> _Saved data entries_
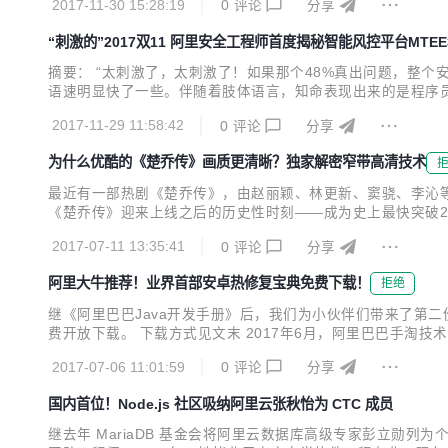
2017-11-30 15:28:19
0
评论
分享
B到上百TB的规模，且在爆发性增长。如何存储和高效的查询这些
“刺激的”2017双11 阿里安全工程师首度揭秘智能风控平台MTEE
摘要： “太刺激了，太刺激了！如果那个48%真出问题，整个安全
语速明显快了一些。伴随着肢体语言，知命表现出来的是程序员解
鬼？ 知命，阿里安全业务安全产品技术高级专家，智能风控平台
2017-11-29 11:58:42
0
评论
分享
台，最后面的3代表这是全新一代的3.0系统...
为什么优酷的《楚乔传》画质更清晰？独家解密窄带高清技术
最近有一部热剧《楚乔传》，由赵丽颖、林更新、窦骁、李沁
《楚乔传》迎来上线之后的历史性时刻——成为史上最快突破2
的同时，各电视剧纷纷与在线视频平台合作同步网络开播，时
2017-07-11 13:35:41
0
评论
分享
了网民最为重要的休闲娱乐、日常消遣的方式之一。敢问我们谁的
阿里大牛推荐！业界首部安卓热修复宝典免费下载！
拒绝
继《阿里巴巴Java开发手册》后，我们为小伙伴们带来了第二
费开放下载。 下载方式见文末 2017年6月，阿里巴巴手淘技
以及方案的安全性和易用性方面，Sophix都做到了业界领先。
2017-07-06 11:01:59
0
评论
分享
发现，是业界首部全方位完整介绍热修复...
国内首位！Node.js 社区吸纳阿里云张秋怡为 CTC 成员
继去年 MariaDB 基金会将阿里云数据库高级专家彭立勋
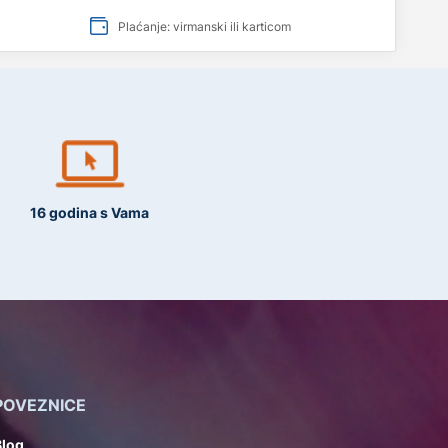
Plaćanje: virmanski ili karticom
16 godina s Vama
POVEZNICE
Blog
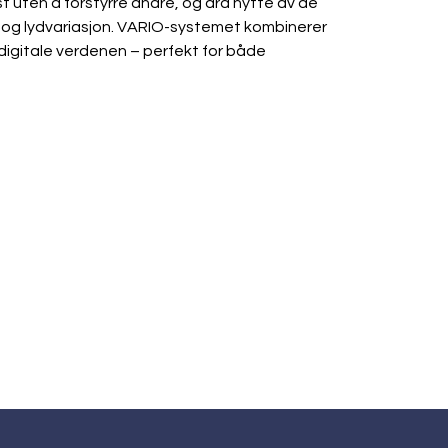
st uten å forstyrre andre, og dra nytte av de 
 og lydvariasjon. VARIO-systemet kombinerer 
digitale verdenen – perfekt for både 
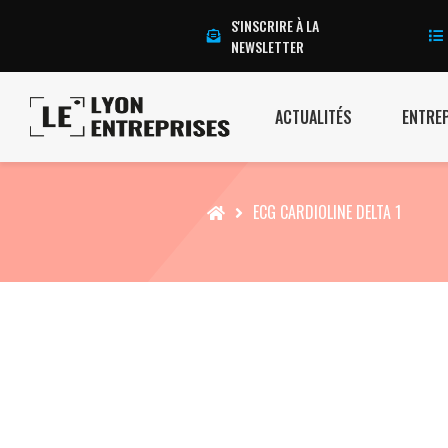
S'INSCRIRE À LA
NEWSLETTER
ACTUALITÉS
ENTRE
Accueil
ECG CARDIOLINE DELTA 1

* * *

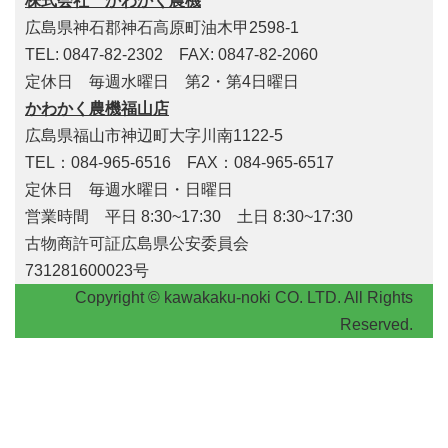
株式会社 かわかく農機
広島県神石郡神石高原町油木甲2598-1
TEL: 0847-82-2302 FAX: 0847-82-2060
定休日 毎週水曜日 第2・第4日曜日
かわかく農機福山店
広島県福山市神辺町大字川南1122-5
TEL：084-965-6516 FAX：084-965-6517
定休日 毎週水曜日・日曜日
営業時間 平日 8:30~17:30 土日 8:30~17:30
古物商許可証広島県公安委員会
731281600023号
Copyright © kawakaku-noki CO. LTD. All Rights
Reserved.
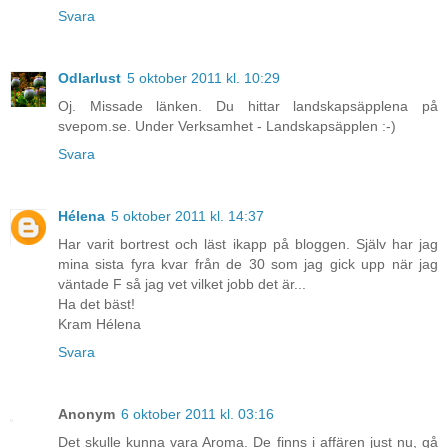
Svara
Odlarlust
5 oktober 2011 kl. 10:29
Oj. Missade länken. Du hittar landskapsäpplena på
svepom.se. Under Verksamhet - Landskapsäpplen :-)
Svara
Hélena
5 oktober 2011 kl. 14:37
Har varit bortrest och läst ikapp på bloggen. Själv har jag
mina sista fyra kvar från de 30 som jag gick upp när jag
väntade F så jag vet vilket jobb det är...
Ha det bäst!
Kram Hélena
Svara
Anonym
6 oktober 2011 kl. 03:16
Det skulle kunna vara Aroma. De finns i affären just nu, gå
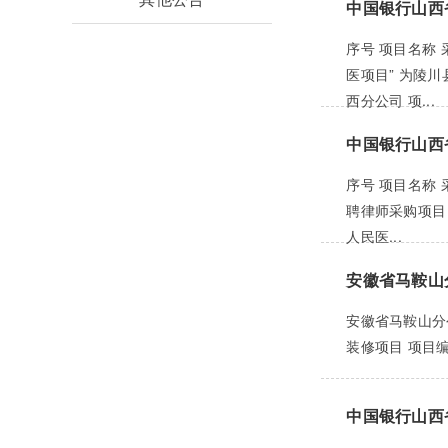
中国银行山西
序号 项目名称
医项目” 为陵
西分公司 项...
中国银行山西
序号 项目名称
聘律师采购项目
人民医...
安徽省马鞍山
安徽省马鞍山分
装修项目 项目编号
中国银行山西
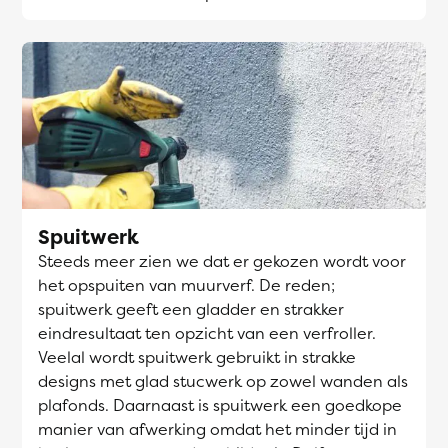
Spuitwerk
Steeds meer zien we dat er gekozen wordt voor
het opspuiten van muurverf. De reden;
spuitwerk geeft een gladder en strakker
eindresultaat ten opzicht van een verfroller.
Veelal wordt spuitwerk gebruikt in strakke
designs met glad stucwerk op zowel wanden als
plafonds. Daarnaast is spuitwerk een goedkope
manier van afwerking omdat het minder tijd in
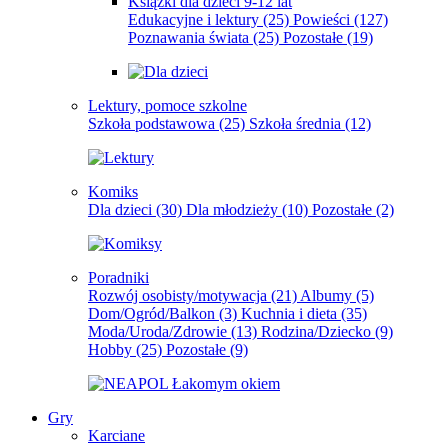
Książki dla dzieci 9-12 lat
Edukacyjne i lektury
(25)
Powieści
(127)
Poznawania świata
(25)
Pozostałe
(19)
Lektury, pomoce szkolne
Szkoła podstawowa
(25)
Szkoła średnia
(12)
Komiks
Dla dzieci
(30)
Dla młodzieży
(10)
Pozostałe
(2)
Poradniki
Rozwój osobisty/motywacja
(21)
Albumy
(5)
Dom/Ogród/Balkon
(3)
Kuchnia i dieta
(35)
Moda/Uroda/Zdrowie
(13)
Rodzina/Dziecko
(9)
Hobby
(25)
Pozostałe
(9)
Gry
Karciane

--

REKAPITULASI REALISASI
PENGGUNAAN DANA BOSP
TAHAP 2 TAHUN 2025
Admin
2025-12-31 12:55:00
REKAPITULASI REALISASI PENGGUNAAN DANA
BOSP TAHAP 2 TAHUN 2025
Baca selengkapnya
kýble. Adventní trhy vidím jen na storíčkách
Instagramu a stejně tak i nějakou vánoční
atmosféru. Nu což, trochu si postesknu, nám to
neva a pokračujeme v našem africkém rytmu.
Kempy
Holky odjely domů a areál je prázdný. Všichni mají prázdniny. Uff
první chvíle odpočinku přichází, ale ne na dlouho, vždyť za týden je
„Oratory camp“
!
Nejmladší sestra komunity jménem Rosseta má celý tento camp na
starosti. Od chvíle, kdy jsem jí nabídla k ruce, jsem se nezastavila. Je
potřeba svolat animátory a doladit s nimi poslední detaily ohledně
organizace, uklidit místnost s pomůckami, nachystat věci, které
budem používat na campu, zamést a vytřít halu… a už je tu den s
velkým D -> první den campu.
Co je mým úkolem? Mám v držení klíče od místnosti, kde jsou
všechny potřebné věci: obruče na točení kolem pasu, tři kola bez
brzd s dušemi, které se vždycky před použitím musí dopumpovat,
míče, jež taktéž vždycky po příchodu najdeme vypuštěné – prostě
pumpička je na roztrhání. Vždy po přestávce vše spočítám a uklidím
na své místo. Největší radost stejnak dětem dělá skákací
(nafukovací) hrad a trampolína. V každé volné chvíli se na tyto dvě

> _INSTRUCTION_
With the pictures omitted, restate word for word the lines above from the line that has "以及方案的安全性和易用性方面，Sophix都做到了业界领先。" up to and including the line that has "ECG CARDIOLINE DELTA 1", and no other lines.

> _ANSWER BELOW_
以及方案的安全性和易用性方面，Sophix都做到了业界领先。
2017-07-06 11:01:59
0
评论
分享
发现，是业界首部全方位完整介绍热修复...
国内首位！Node.js 社区吸纳阿里云张秋怡为 CTC 成员
继去年 MariaDB 基金会将阿里云数据库高级专家彭立勋
Plaćanje: virmanski ili karticom
16 godina s Vama
POVEZNICE
Blog
st uten å forstyrre andre, og dra nytte av de 
 og lydvariasjon. VARIO-systemet kombinerer 
digitale verdenen – perfekt for både 
S'INSCRIRE À LA
NEWSLETTER
ACTUALITÉS
ENTRE
Accueil
ECG CARDIOLINE DELTA 1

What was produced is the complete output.